:: Brief ::
Which lines in the data below contain the word "series"? Gather each such line and copy it out in full.

:: Provided data ::
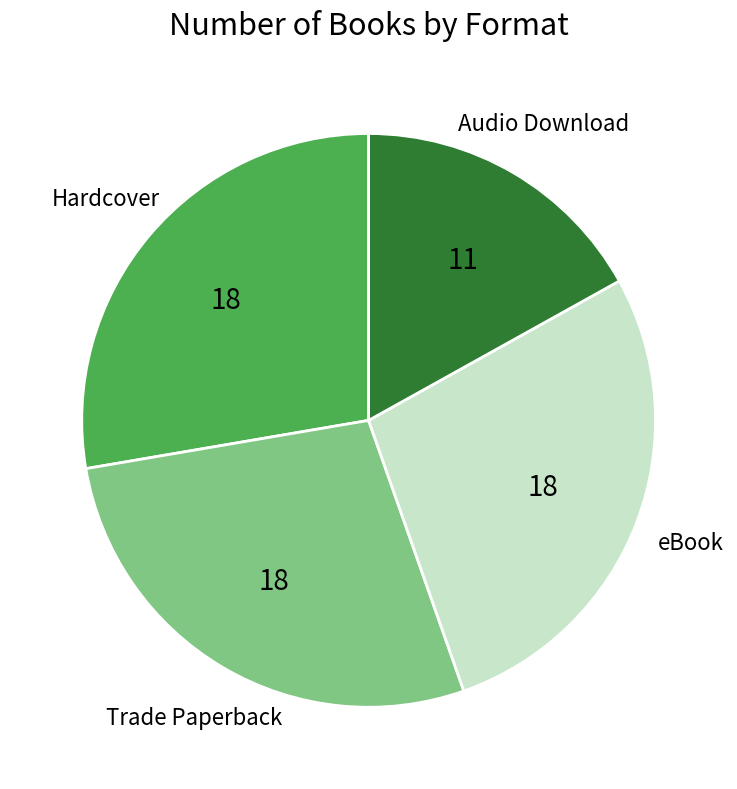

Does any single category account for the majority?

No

---

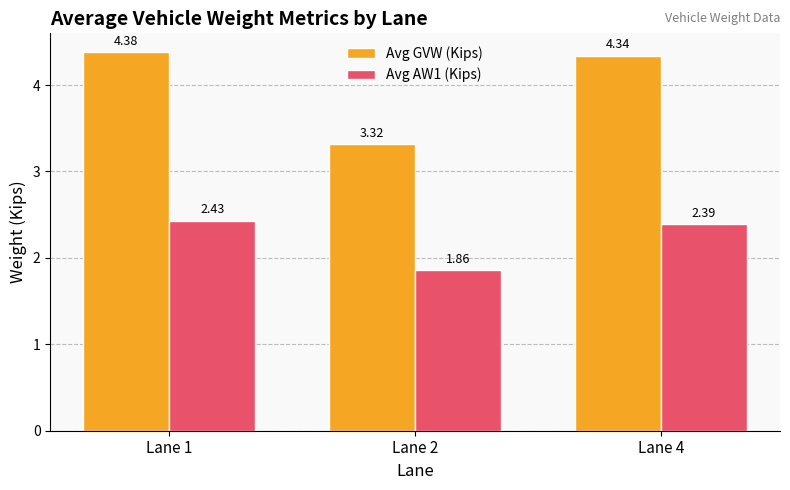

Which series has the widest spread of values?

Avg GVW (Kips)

...

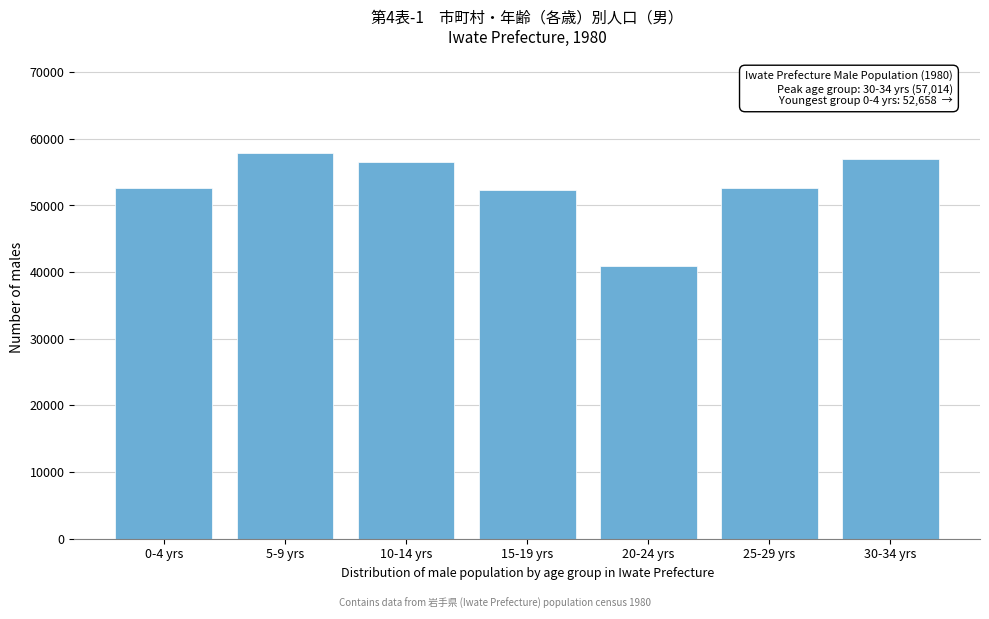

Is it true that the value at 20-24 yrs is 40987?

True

:: Response box ::
Which series has the widest spread of values?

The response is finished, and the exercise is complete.